━━━ PASSAGE
In addition to providing its Diversity Analysis Tool to the Link23 community, BenevolentAI has been involved in the initiative's early planning, and is working to "raise awareness and build solutions to lessen the immediate effect of poor diversity in genomics data," Puvanendran said.
Later this month, Link23 will host a kickoff meeting and commence its next phase of activities. In December, it will also host a workshop focused on how it adds, vets, and curates new tools for users. In general, Link23 will host three types of tools: those built specifically for an equity purpose, common bioinformatics tools with an equity component, and tools that impact and affect behaviors and engagement. "Those will be the three highest levels of taxonomy," Mackintosh said.
In coming months, Link23 will also build out community infrastructure, decide on a system of governance, and begin working on a series of challenges, where it will work with partners to solve "achievable and relevant problems" that can be piped through the community.
One confirmed partner is the GWAS Diversity Monitor, an interactive real-time dashboard that tracks population diversity in genome-wide association studies. Mackintosh noted that future partners could benefit from taking part in such challenges, as it would help them fine-tune their tools for wider adoption.
"All of a sudden, there is a global network of specialists that can work on improving it," said Mackintosh. She said that a potential partner could then say that its tool has been enhanced by the Link23 community.
Such challenges will be a focus for Link23 next year, Mackintosh forecast. "We will start piping proper problems through the Link23 community," she said, "so it is not just a list of tools."
The equity agenda
In April, Mackintosh and partners at the University of Oxford and University College London published a preprint on bioRxiv, entitled "Optimal strategies for learning multi-ancestry polygenic scores vary across traits." In it, the authors noted that polygenic scores have been less accurate in people with non-European ancestry, and that while there has been a greater effort to train scores based on diverse populations, the best way to maximize performance is unknown.
━━━━━━
━━━ EXCERPTED DATA
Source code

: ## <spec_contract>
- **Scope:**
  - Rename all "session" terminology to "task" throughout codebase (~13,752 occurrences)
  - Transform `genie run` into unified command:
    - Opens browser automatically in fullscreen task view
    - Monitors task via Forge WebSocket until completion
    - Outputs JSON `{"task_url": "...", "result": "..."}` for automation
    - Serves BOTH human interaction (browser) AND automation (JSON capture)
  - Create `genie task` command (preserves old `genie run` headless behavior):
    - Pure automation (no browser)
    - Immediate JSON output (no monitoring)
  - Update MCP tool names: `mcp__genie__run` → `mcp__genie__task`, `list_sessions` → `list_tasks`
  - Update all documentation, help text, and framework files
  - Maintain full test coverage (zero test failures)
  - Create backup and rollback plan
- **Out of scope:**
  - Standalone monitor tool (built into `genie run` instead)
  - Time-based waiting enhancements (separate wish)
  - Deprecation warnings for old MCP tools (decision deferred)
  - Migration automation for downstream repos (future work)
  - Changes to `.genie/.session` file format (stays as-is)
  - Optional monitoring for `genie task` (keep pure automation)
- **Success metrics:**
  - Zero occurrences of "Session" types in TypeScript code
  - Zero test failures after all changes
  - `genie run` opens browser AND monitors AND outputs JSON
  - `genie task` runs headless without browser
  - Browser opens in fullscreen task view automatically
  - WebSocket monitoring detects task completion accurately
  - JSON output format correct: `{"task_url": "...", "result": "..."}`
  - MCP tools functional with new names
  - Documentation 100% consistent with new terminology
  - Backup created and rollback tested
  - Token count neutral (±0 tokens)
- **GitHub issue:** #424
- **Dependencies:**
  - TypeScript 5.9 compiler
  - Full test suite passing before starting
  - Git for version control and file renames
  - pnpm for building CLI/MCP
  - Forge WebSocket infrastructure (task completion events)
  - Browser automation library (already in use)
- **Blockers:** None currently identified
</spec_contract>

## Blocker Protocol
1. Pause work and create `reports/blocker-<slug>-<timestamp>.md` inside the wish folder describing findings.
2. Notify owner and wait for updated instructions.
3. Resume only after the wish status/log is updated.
━━━━━━
TASK STATEMENT – Reproduce word for word the portion of the Link23 passage between "One confirmed partner" and "the Link23 community.", inclusive.

ANSWER TO THIS TASK –
One confirmed partner is the GWAS Diversity Monitor, an interactive real-time dashboard that tracks population diversity in genome-wide association studies. Mackintosh noted that future partners could benefit from taking part in such challenges, as it would help them fine-tune their tools for wider adoption.
"All of a sudden, there is a global network of specialists that can work on improving it," said Mackintosh. She said that a potential partner could then say that its tool has been enhanced by the Link23 community.